Mieux : pour conforter cette normalisation, Steven retrouve Claudia, sa première maîtresse. Elle est supposée veuve, à présent, car Matthew Blaisdel a disparu en Amérique centrale avec leur fille Lindsay, et leur voiture a été retrouvée incendiée dans la jungle. Steven épouse donc Claudia. Second mariage pour ce personnage homosexuel, auquel on n’a connu qu’une aventure masculine ! Parallèlement à cette évolution sentimentale, il connaît une évolution politique, puisque, faisant taire ses aspirations à l’écologie, il est entré dans les affaires pétrolières et s’est trouvé promu à un poste important. C’est dans le cadre de son travail qu’il rencontre Luke Fuller.
Luke est le type de l’amant idéal : beau, intelligent, droit, sûr de ses goûts. Il a certes été marié, comme Steven, puisqu’il semble acquis qu’un homosexuel de feuilleton ne peut qu’être indécis sur ses préférences. Les deux garçons, après une longue hésitation de l’héritier Carrington, entament leur vie à deux, et, bien sûr, Claudia divorce (elle tentera de se consoler avec Adam, le frère indigne de son ex-époux, mais cela ne fonctionnera pas mieux). L’intermède Luke Fuller marque une époque de Dynasty où la tolérance et l’acceptation de la différence sexuelle connaissent leur plus spectaculaire avancée, puisque l’amant de Steven, garçon il est vrai convenable en tous points, est accepté par Blake. On le convie à dîner, un dîner quelque peu guindé toutefois, et il fait même partie des invités lors du mariage en Europe d’Amanda Carrington, qui épouse un prince héritier.
Malheureusement, ce mariage, qui va tourner au tragique, sera fatal, tout à la fois, au personnage de Luke, et à la reconnaissance de l’égalité des droits dus aux homos : Luke est tué. La cérémonie de son enterrement est très émouvante, mais c’est la dernière fois que Steven aura l’occasion de manifester publiquement sa différence.

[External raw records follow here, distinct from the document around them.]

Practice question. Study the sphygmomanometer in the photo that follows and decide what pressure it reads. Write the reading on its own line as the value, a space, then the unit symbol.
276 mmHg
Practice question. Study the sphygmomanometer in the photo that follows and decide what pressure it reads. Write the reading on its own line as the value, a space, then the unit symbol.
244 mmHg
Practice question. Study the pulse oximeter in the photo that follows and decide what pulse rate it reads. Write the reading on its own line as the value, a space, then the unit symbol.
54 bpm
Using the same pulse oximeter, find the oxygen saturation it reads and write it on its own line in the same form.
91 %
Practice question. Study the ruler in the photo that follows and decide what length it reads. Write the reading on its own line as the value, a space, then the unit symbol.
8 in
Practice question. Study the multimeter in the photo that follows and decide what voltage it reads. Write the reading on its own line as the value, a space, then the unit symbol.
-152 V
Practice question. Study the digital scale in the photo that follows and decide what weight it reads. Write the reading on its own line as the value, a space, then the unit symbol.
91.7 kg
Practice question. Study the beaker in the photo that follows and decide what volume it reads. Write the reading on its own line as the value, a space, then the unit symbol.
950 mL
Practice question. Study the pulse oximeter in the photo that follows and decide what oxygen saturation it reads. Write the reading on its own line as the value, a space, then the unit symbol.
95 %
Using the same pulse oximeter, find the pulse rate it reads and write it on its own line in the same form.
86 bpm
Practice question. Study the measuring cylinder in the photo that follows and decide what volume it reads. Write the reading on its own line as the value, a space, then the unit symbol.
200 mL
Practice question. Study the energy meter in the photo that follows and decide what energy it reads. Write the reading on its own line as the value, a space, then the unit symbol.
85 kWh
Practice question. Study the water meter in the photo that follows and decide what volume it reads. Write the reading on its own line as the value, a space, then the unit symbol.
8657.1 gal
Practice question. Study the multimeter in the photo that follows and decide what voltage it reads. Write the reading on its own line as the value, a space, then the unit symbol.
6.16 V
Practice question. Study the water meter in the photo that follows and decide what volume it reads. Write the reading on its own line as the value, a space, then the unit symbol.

Le dernier garçon rencontré par Steven est Bart Falmont. Fils d’un homme politique influent, il projette lui-même de se faire élire sénateur, et dissimule ses goûts, même à sa famille. Une certaine attirance entre les deux hommes se manifestera, après une période d’hostilité réciproque, mais ne se concrétisera pas, au moins sur la durée correspondant à l’histoire. Bart verra cependant son secret éventé, si bien que sa carrière politique tournera court. Dans l’épisode de fin, La réunion, Steven et Bart vivent ensemble à New York, et le spectateur ignorera ce qui s’est passé entre-temps.
Dynasty ne compte aucun personnage homosexuel féminin.
De tout cela, on peut conclure que la production du feuilleton a fait une tentative d’ouverture envers les modes de vie différents, mais que cette tentative a très vite avorté, probablement sous l’influence des sondages. L’époque en était la cause principale. Aujourd’hui, bien des feuilletons et séries télévisées parlent de l’homosexualité, certaines productions comme Will and Grace ou Queer as folk en font même leur thème principal, au prix d’un certain aspect caricatural ou militant. Il n’en reste pas moins qu’en dépit de la pusillanimité des scénaristes, Dynasty ne caricaturait pas, et ce fut sans doute une avancée non négligeable.